Rząd powinien bardziej zadbać o małych i średnich przedsiębiorców, tak jak o wielkie korporacje. Ulga inwestycyjna to ochłap, a nie realna pomoc dla tych, którzy tworzą polski PKB i oczekują niższych podatków.

Partia Jarosława Kaczyńskiego nie jest zbyt przyjazna przedsiębiorcom. Można odnieść wrażenie, że rząd o nich zapomiał, a minister Morawiecki chętniej chwali się kolejnym wspomaganiem wielkich korporacji, niż tym co jego resort robi dla MSP.

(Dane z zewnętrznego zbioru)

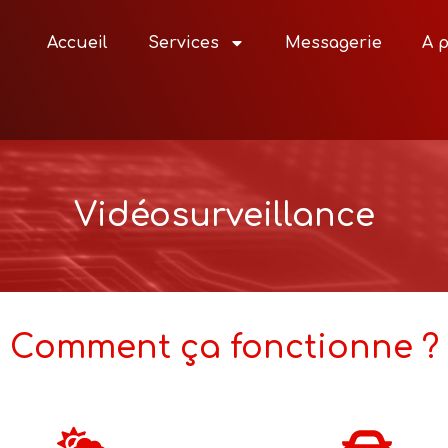
Accueil
Services
Messagerie
A 
Vidéosurveillance
Comment ça fonctionne ?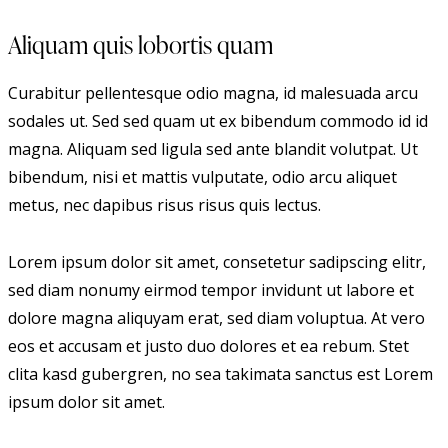
Aliquam quis lobortis quam
Curabitur pellentesque odio magna, id malesuada arcu
sodales ut. Sed sed quam ut ex bibendum commodo id id
magna. Aliquam sed ligula sed ante blandit volutpat. Ut
bibendum, nisi et mattis vulputate, odio arcu aliquet
metus, nec dapibus risus risus quis lectus.
Lorem ipsum dolor sit amet, consetetur sadipscing elitr,
sed diam nonumy eirmod tempor invidunt ut labore et
dolore magna aliquyam erat, sed diam voluptua. At vero
eos et accusam et justo duo dolores et ea rebum. Stet
clita kasd gubergren, no sea takimata sanctus est Lorem
ipsum dolor sit amet.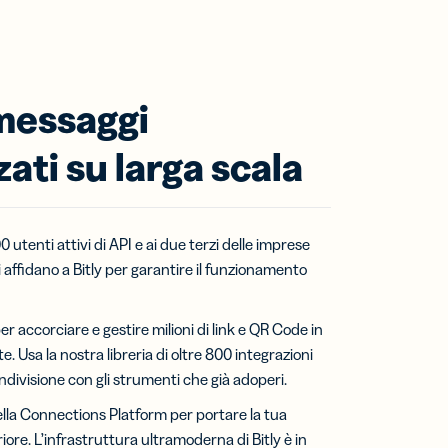
messaggi
ati su larga scala
00 utenti attivi di API e ai due terzi delle imprese
 affidano a Bitly per garantire il funzionamento
per accorciare e gestire milioni di link e QR Code in
te
. Usa la nostra libreria di oltre 800 integrazioni
divisione con gli strumenti che già adoperi.
ella Connections Platform per portare la tua
eriore. L’infrastruttura ultramoderna di Bitly è in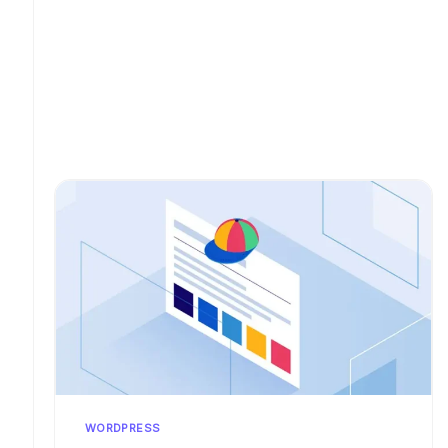
kompeten
Projekt p
Senden Si
Entwickl
dass es s
Weitere 
Weitere 
Ange
WORDPRESS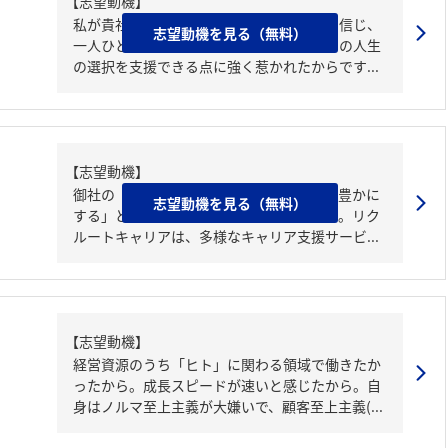
【志望動機】
私が貴社を志望する理由は、人の可能性を信じ、
志望動機を見る（無料）
一人ひとりのキャリアに深く寄り添い、その人生
の選択を支援できる点に強く惹かれたからです...
【志望動機】
御社の「人々の可能性を広げ、社会全体を豊かに
志望動機を見る（無料）
する」という理念に強く共感しております。リク
ルートキャリアは、多様なキャリア支援サービ...
【志望動機】
経営資源のうち「ヒト」に関わる領域で働きたか
ったから。成長スピードが速いと感じたから。自
身はノルマ至上主義が大嫌いで、顧客至上主義(...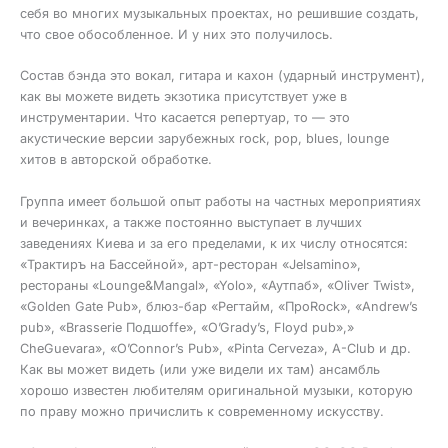
себя во многих музыкальных проектах, но решившие создать,
что свое обособленное. И у них это получилось.
Состав бэнда это вокал, гитара и кахон (ударный инструмент),
как вы можете видеть экзотика присутствует уже в
инструментарии. Что касается репертуар, то — это
акустические версии зарубежных rock, pop, blues, lounge
хитов в авторской обработке.
Группа имеет большой опыт работы на частных мероприятиях
и вечеринках, а также постоянно выступает в лучших
заведениях Киева и за его пределами, к их числу относятся:
«Трактиръ на Бассейной», арт-ресторан «Jelsamino»,
рестораны «Lounge&Mangal», «Yolo», «Аутпаб», «Oliver Twist»,
«Golden Gate Pub», блюз-бар «Регтайм, «ПроRock», «Andrew’s
pub», «Brasserie Подшоffе», «O’Grady’s, Floyd pub»,»
CheGuevara», «O’Connor’s Pub», «Pinta Cerveza», A-Club и др.
Как вы может видеть (или уже видели их там) ансамбль
хорошо известен любителям оригинальной музыки, которую
по праву можно причислить к современному искусству.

To mali i średni przedsiębiorcy tworzą bogactwo tego kraju, natomiast wciąż traktuje się ich po macoszemu, a umizgi robi się w stronę gigantów. Im też bez mrugnięcia okiem przelewa się kasę tworząc nierówne warunki konkurencji dla małych i dużych.

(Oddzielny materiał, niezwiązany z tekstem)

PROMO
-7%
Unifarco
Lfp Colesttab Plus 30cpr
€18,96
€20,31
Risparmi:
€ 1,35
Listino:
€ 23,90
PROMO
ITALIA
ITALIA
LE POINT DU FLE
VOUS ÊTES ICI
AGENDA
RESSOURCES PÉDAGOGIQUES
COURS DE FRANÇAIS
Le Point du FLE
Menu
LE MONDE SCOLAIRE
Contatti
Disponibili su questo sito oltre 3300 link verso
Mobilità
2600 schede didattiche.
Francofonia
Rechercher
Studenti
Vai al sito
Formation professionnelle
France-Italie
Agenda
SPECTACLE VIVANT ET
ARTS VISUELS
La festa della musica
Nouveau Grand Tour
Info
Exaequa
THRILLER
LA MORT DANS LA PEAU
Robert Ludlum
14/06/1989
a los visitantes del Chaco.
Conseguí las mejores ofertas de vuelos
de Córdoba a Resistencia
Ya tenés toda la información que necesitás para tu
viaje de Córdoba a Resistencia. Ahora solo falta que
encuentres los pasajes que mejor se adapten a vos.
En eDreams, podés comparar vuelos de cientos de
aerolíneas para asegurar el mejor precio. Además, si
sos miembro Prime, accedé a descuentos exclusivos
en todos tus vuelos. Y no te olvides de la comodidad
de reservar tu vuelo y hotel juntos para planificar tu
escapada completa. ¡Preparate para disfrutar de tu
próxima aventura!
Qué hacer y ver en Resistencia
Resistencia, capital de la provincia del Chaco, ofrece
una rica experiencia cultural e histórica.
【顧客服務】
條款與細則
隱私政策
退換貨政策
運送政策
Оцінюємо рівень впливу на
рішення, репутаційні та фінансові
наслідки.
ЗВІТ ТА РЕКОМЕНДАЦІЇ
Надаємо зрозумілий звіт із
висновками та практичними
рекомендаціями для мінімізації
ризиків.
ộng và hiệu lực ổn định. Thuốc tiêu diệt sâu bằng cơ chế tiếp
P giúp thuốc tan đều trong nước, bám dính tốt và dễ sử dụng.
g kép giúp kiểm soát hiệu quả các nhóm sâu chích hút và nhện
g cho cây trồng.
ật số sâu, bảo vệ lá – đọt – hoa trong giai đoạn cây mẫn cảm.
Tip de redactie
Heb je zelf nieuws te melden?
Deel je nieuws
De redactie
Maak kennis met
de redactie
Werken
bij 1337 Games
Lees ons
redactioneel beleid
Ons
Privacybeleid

Ulga inwestycyjna reklamowana jest jako program 500 + dla MSP, ale nie ma z tym wiele wspólnego. Wraca do starego pomysłu odpisu inwestycyjnego, czyli pośredniego dotowania przemysłu maszynowego czy elektronicznego. Ulgą mają być bowiem objęte inwestycje w maszyny czy sprzęt komputerowy.

Nie będzie ulgi na zakup samochodów czy maszyn. Zakup do 100 tys. będzie można sobie odpisać, co w efekcie może przynieść nawet 17,7 tys. oszczędności. Czy to dużo, czy ktoś na tym zyska? Pod warunkiem, że ma wolną gotówkę, a i tak dojdzie zapewne do kombinowania „pod ulgę”.

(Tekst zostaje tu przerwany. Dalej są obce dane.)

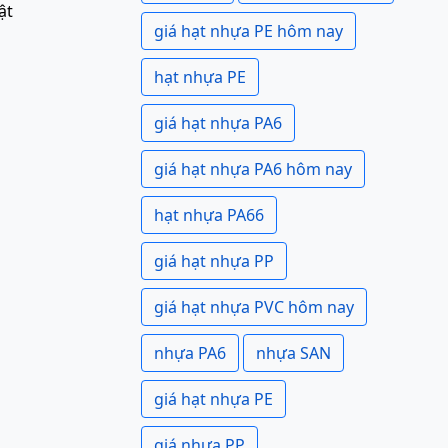
ật
giá hạt nhựa PE hôm nay
hạt nhựa PE
giá hạt nhựa PA6
giá hạt nhựa PA6 hôm nay
hạt nhựa PA66
giá hạt nhựa PP
giá hạt nhựa PVC hôm nay
nhựa PA6
nhựa SAN
giá hạt nhựa PE
giá nhựa PP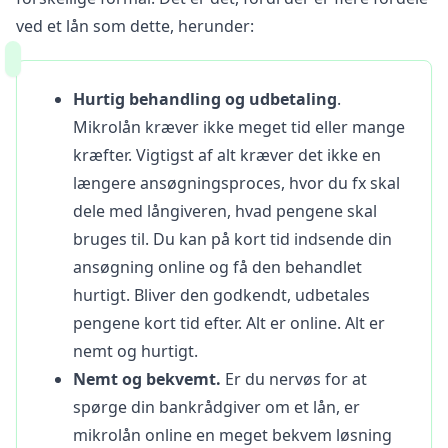
ved et lån som dette, herunder:
Hurtig behandling og udbetaling
.
Mikrolån kræver ikke meget tid eller mange
kræfter. Vigtigst af alt kræver det ikke en
længere ansøgningsproces, hvor du fx skal
dele med långiveren, hvad pengene skal
bruges til. Du kan på kort tid indsende din
ansøgning online og få den behandlet
hurtigt. Bliver den godkendt, udbetales
pengene kort tid efter. Alt er online. Alt er
nemt og hurtigt.
Nemt og bekvemt.
Er du nervøs for at
spørge din bankrådgiver om et lån, er
mikrolån online en meget bekvem løsning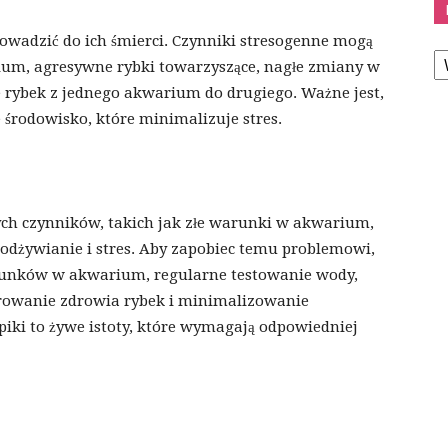
rowadzić do ich śmierci. Czynniki stresogenne mogą
K
um, agresywne rybki towarzyszące, nagłe zmiany w
 rybek z jednego akwarium do drugiego. Ważne jest,
 środowisko, które minimalizuje stres.
ch czynników, takich jak złe warunki w akwarium,
 odżywianie i stres. Aby zapobiec temu problemowi,
unków w akwarium, regularne testowanie wody,
rowanie zdrowia rybek i minimalizowanie
piki to żywe istoty, które wymagają odpowiedniej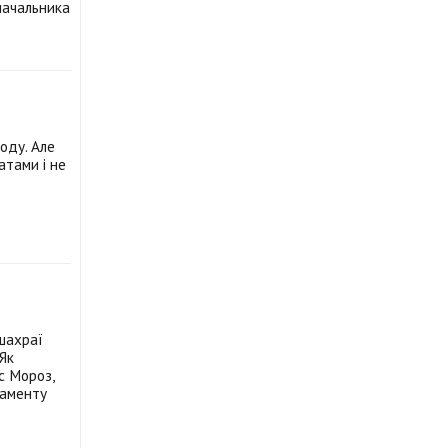
начальника
оду. Але
атами і не
 шахраї
Як
с Мороз,
таменту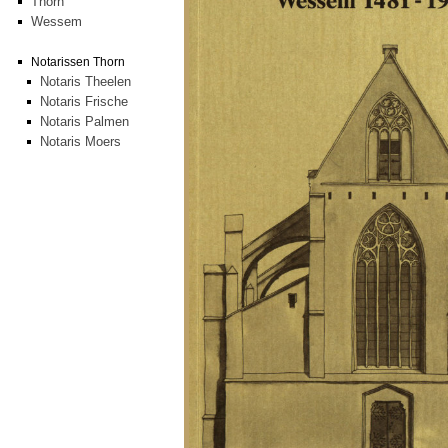
Thorn
Wessem
Notarissen Thorn
Notaris Theelen
Notaris Frische
Notaris Palmen
Notaris Moers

Czy tego oczekują mali i średni przedsiębiorcy? Raczej nie. Oni chcą jak zawsze: prostszych przepisów, niższych podatków, niższych składek na ZUS i niskich kosztów pracy. Wówczas mogą rozwijać swój biznes, gdy mają w kieszeni pieniądze na inwestycje i mogą zatrudniać nowe osoby do pracy. Według rządu, ludzi mają najwyraźniej zastępować maszyny.

Jeśli PiS nie zacznie myśleć też o sferze biznesu i to w wymiarze czysto praktycznym, a nie piarowskim, może stracić część tego elektoratu, który jest mniej konserwatywny, a bardziej przedsiębiorczy.